Sometimes they came from rich friends of the candidates, but mostly, big checks came from people and institutions who had an interest in city policy or contracts, and wanted to be players: law firms, insurance companies, developers, and unions.

What’s striking to me is that in this mayor’s race, when the door was open to big money, only the unions came to play. The law firms, insurance brokers and developers stayed home.

The reports tell the story

Three super PAC’s played a significant role in this race. Two of them, Building a Better Pa and Forward Philadelphia raised just under $2.3 million to support former City Councilman Jim Kenney, practically all of it huge contributions from the building trades and public employee unions.

The other super PAC, American Cities, raised $6.8 million to support State Sen. Anthony Williams, and 97 percent of that came from three men, all partners in the Bala Cynwyd-based trading firm, the Susquehanna International Group.

I’m personally convinced the Susquehanna boys are motivated by ideological commitment, not financial self-interest. They honestly believe in educational alternatives for kids in struggling schools, and think funding Williams’ political campaigns are the right vehicle.

There are some disturbing things about three rich donors accounting for more than half of all the spending the mayor’s race, and I’ll have more to say about that in another piece.

My point today is that this free-spending PAC doesn’t represent the return of the special interests who used to fund mayoral campaigns in this town. It’s almost a freak of political nature — three guys with money to burn and a passionate commitment to one issue.

Where are the old guard?

So why didn’t the old special interests put their money into super PACs this year?.
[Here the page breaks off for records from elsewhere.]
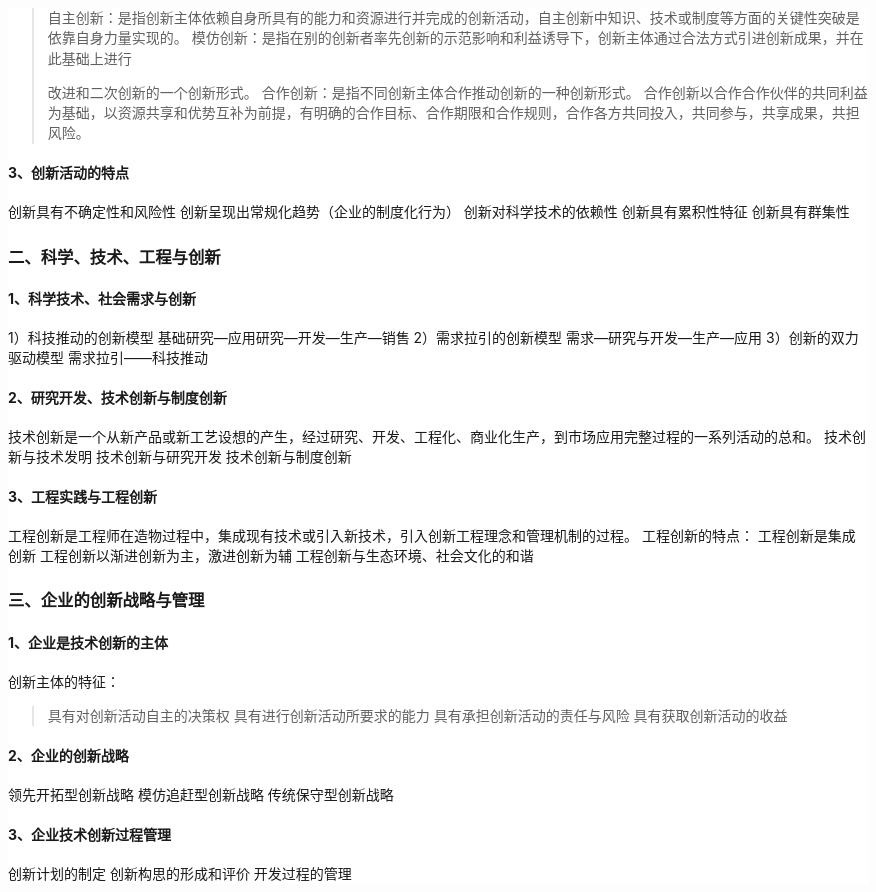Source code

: > 自主创新：是指创新主体依赖自身所具有的能力和资源进行并完成的创新活动，自主创新中知识、技术或制度等方面的关键性突破是依靠自身力量实现的。
> 模仿创新：是指在别的创新者率先创新的示范影响和利益诱导下，创新主体通过合法方式引进创新成果，并在此基础上进行
>
> 改进和二次创新的一个创新形式。
> 合作创新：是指不同创新主体合作推动创新的一种创新形式。
> 	合作创新以合作合作伙伴的共同利益为基础，以资源共享和优势互补为前提，有明确的合作目标、合作期限和合作规则，合作各方共同投入，共同参与，共享成果，共担风险。

#### 3、创新活动的特点
创新具有不确定性和风险性
创新呈现出常规化趋势（企业的制度化行为）
创新对科学技术的依赖性
创新具有累积性特征
创新具有群集性

### 二、科学、技术、工程与创新
#### 1、科学技术、社会需求与创新
1）科技推动的创新模型
基础研究—应用研究—开发—生产—销售
2）需求拉引的创新模型
需求—研究与开发—生产—应用
3）创新的双力驱动模型
需求拉引——科技推动

#### 2、研究开发、技术创新与制度创新
技术创新是一个从新产品或新工艺设想的产生，经过研究、开发、工程化、商业化生产，到市场应用完整过程的一系列活动的总和。
技术创新与技术发明
技术创新与研究开发
技术创新与制度创新

#### 3、工程实践与工程创新
工程创新是工程师在造物过程中，集成现有技术或引入新技术，引入创新工程理念和管理机制的过程。
工程创新的特点：
工程创新是集成创新
工程创新以渐进创新为主，激进创新为辅
工程创新与生态环境、社会文化的和谐

### 三、企业的创新战略与管理
#### 1、企业是技术创新的主体
创新主体的特征：

> 具有对创新活动自主的决策权
> 具有进行创新活动所要求的能力
> 具有承担创新活动的责任与风险
> 具有获取创新活动的收益

#### 2、企业的创新战略
领先开拓型创新战略
模仿追赶型创新战略
传统保守型创新战略
#### 3、企业技术创新过程管理
创新计划的制定
创新构思的形成和评价
开发过程的管理
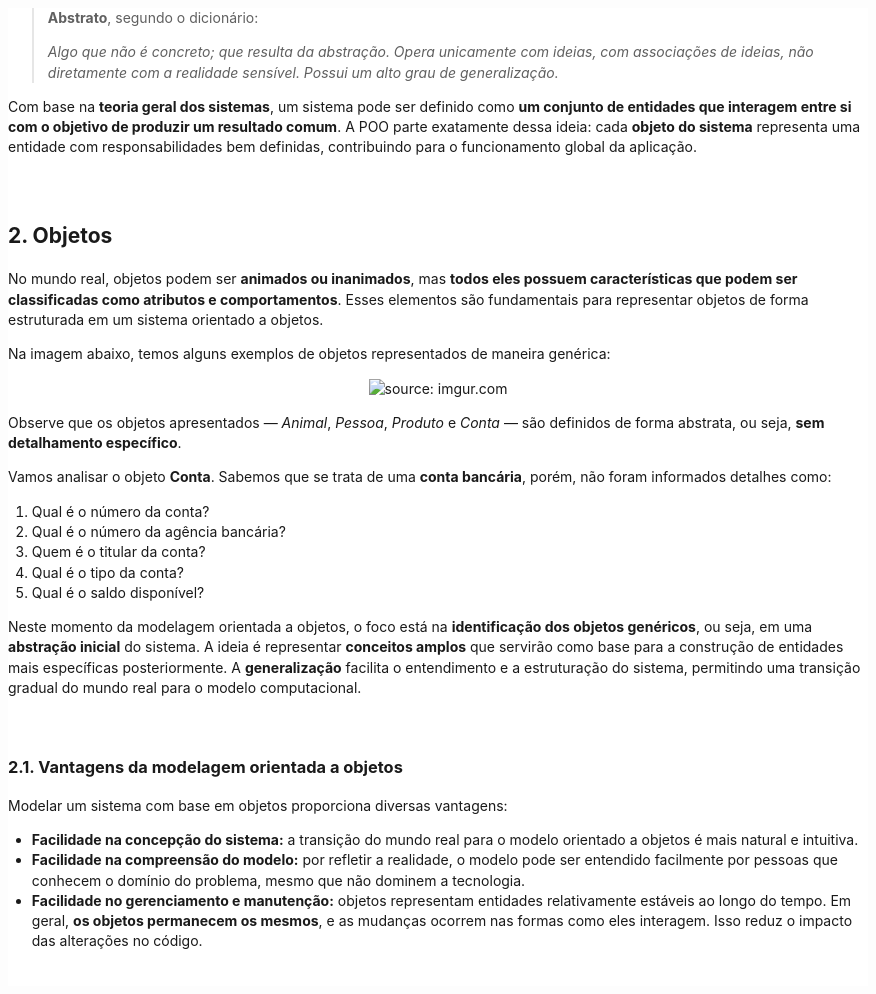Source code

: > **Abstrato**, segundo o dicionário:
>
> *Algo que não é concreto; que resulta da abstração. Opera unicamente com ideias, com associações de ideias, não diretamente com a realidade sensível. Possui um alto grau de generalização.*

Com base na **teoria geral dos sistemas**, um sistema pode ser definido como **um conjunto de entidades que interagem entre si com o objetivo de produzir um resultado comum**. A POO parte exatamente dessa ideia: cada **objeto do sistema** representa uma entidade com responsabilidades bem definidas, contribuindo para o funcionamento global da aplicação.

<br />

<h2>2. Objetos</h2>



No mundo real, objetos podem ser **animados ou inanimados**, mas **todos eles possuem características que podem ser classificadas como atributos e comportamentos**. Esses elementos são fundamentais para representar objetos de forma estruturada em um sistema orientado a objetos.

Na imagem abaixo, temos alguns exemplos de objetos representados de maneira genérica:

<div align="center"><img src="https://i.imgur.com/MJIvLag.png" title="source: imgur.com" /></div>

Observe que os objetos apresentados — *Animal*, *Pessoa*, *Produto* e *Conta* — são definidos de forma abstrata, ou seja, **sem detalhamento específico**.

Vamos analisar o objeto **Conta**. Sabemos que se trata de uma **conta bancária**, porém, não foram informados detalhes como:

1. Qual é o número da conta?
2. Qual é o número da agência bancária?
3. Quem é o titular da conta?
4. Qual é o tipo da conta?
5. Qual é o saldo disponível?

Neste momento da modelagem orientada a objetos, o foco está na **identificação dos objetos genéricos**, ou seja, em uma **abstração inicial** do sistema. A ideia é representar **conceitos amplos** que servirão como base para a construção de entidades mais específicas posteriormente. A **generalização** facilita o entendimento e a estruturação do sistema, permitindo uma transição gradual do mundo real para o modelo computacional.

<br />

<h3>2.1. Vantagens da modelagem orientada a objetos</h3>



Modelar um sistema com base em objetos proporciona diversas vantagens:

- **Facilidade na concepção do sistema:** a transição do mundo real para o modelo orientado a objetos é mais natural e intuitiva.
- **Facilidade na compreensão do modelo:** por refletir a realidade, o modelo pode ser entendido facilmente por pessoas que conhecem o domínio do problema, mesmo que não dominem a tecnologia.
- **Facilidade no gerenciamento e manutenção:** objetos representam entidades relativamente estáveis ao longo do tempo. Em geral, **os objetos permanecem os mesmos**, e as mudanças ocorrem nas formas como eles interagem. Isso reduz o impacto das alterações no código.

<br />
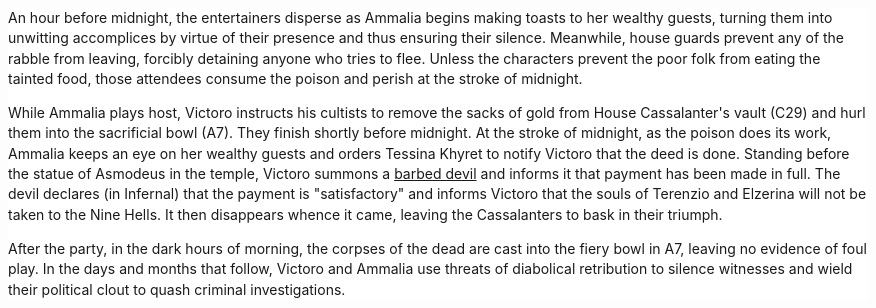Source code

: An hour before midnight, the entertainers disperse as Ammalia begins making toasts to her wealthy guests, turning them into unwitting accomplices by virtue of their presence and thus ensuring their silence. Meanwhile, house guards prevent any of the rabble from leaving, forcibly detaining anyone who tries to flee. Unless the characters prevent the poor folk from eating the tainted food, those attendees consume the poison and perish at the stroke of midnight.

While Ammalia plays host, Victoro instructs his cultists to remove the sacks of gold from House Cassalanter's vault (C29) and hurl them into the sacrificial bowl (A7). They finish shortly before midnight. At the stroke of midnight, as the poison does its work, Ammalia keeps an eye on her wealthy guests and orders Tessina Khyret to notify Victoro that the deed is done. Standing before the statue of Asmodeus in the temple, Victoro summons a [barbed devil](Mechanics/bestiary/fiend/barbed-devil.md) and informs it that payment has been made in full. The devil declares (in Infernal) that the payment is "satisfactory" and informs Victoro that the souls of Terenzio and Elzerina will not be taken to the Nine Hells. It then disappears whence it came, leaving the Cassalanters to bask in their triumph.

After the party, in the dark hours of morning, the corpses of the dead are cast into the fiery bowl in A7, leaving no evidence of foul play. In the days and months that follow, Victoro and Ammalia use threats of diabolical retribution to silence witnesses and wield their political clout to quash criminal investigations.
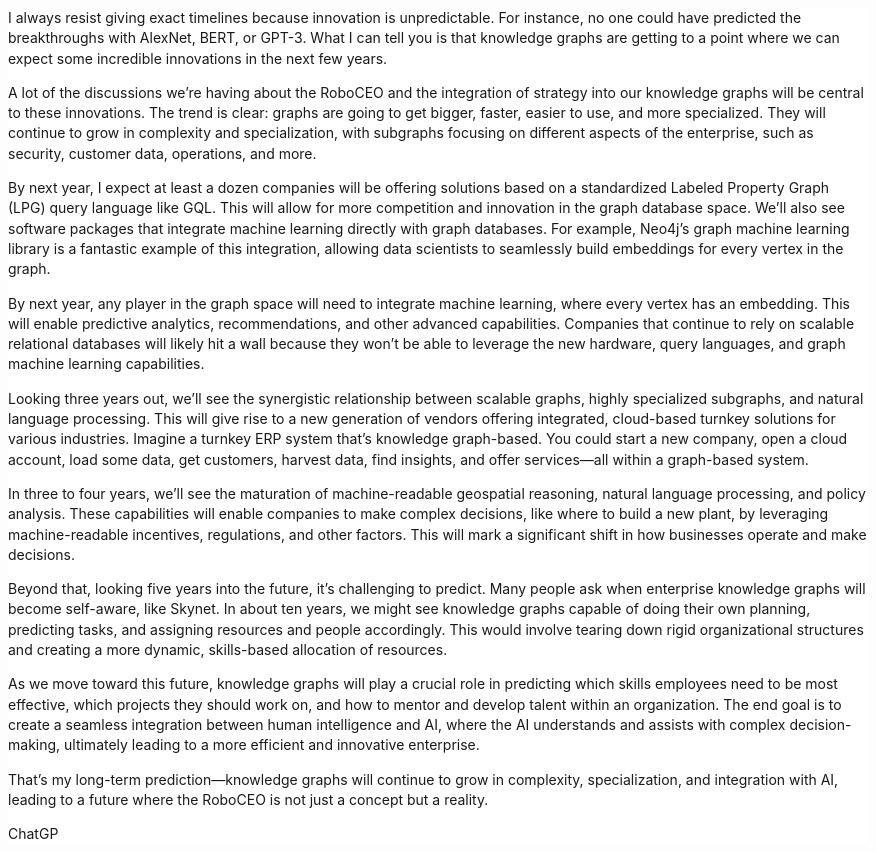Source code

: I always resist giving exact timelines because innovation is unpredictable. For instance, no one could have predicted the breakthroughs with AlexNet, BERT, or GPT-3. What I can tell you is that knowledge graphs are getting to a point where we can expect some incredible innovations in the next few years.

A lot of the discussions we’re having about the RoboCEO and the integration of strategy into our knowledge graphs will be central to these innovations. The trend is clear: graphs are going to get bigger, faster, easier to use, and more specialized. They will continue to grow in complexity and specialization, with subgraphs focusing on different aspects of the enterprise, such as security, customer data, operations, and more.

By next year, I expect at least a dozen companies will be offering solutions based on a standardized Labeled Property Graph (LPG) query language like GQL. This will allow for more competition and innovation in the graph database space. We’ll also see software packages that integrate machine learning directly with graph databases. For example, Neo4j’s graph machine learning library is a fantastic example of this integration, allowing data scientists to seamlessly build embeddings for every vertex in the graph.

By next year, any player in the graph space will need to integrate machine learning, where every vertex has an embedding. This will enable predictive analytics, recommendations, and other advanced capabilities. Companies that continue to rely on scalable relational databases will likely hit a wall because they won’t be able to leverage the new hardware, query languages, and graph machine learning capabilities.

Looking three years out, we’ll see the synergistic relationship between scalable graphs, highly specialized subgraphs, and natural language processing. This will give rise to a new generation of vendors offering integrated, cloud-based turnkey solutions for various industries. Imagine a turnkey ERP system that’s knowledge graph-based. You could start a new company, open a cloud account, load some data, get customers, harvest data, find insights, and offer services—all within a graph-based system.

In three to four years, we’ll see the maturation of machine-readable geospatial reasoning, natural language processing, and policy analysis. These capabilities will enable companies to make complex decisions, like where to build a new plant, by leveraging machine-readable incentives, regulations, and other factors. This will mark a significant shift in how businesses operate and make decisions.

Beyond that, looking five years into the future, it’s challenging to predict. Many people ask when enterprise knowledge graphs will become self-aware, like Skynet. In about ten years, we might see knowledge graphs capable of doing their own planning, predicting tasks, and assigning resources and people accordingly. This would involve tearing down rigid organizational structures and creating a more dynamic, skills-based allocation of resources.

As we move toward this future, knowledge graphs will play a crucial role in predicting which skills employees need to be most effective, which projects they should work on, and how to mentor and develop talent within an organization. The end goal is to create a seamless integration between human intelligence and AI, where the AI understands and assists with complex decision-making, ultimately leading to a more efficient and innovative enterprise.

That’s my long-term prediction—knowledge graphs will continue to grow in complexity, specialization, and integration with AI, leading to a future where the RoboCEO is not just a concept but a reality.











ChatGP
One reason: Starting a super PAC is a lot of effort. Giving a big check to a candidate in the good ole’ days was costly, but it was simple. You gave him 50 grand and that was it.

But to help your candidate with an independent expenditure committee, you have to essentially build a campaign apparatus yourself. You have find somebody you trust to manage it, do polling, craft a message, make commercials, buy TV time, the works.

And you have to think strategically about what will best help your candidate win. If it means going negative, you have to consider the effect on your reputation (something I think has kept the Susquehanna super PAC from going negative on Jim Kenney).

So if you’re Ballard Spahr or Dilworth Paxon, starting a super PAC may be more than you want to take on.

Another reason: I’m just guessing here, but it may be that the law firms and developers are relieved they don’t have to be making huge donations, and aren’t so anxious to find ways around contribution limits.

Back in the day, a candidate might call the managing partner of law firm A and say how important his support was. When the conversation got around to numbers, the candidate would mention that law firm B was in for $75,000. Did the manager of firm A want to be left out in the cold.? No. He wrote the check.

In 2015 it’s illegal for a candidate to take a $75,000 check from firm A, and it’s illegal for him to ask the managing partner to give 75 grand to a super PAC that’s supporting him. So if the candidate doesn’t ask, and it would be big and risky project to start its own super PAC, the law firm just waits and watches.

The firm could give $75,000 to somebody else’s super PAC that’s helping a candidate, but we aren’t seeing that in this race. Power lawyer Steve Cozen did give American Cities $10,000, but it stands out as an exception.

Here’s what I think will happen in the next competitive mayor’s race if the rules don’t change:

Philadelphia candidates will start doing what presidential candidates do. They strip away all pretense, and when they start running for the office, a bunch of their loyal friends start a super PAC that everybody understands is the candidate’s vehicle.

And when those friends ask law firms A and B for a big check, it’s will be understood that if you aren’t in, the candidate will know — and remember.

I’d just as soon not be right about this. We’ll see.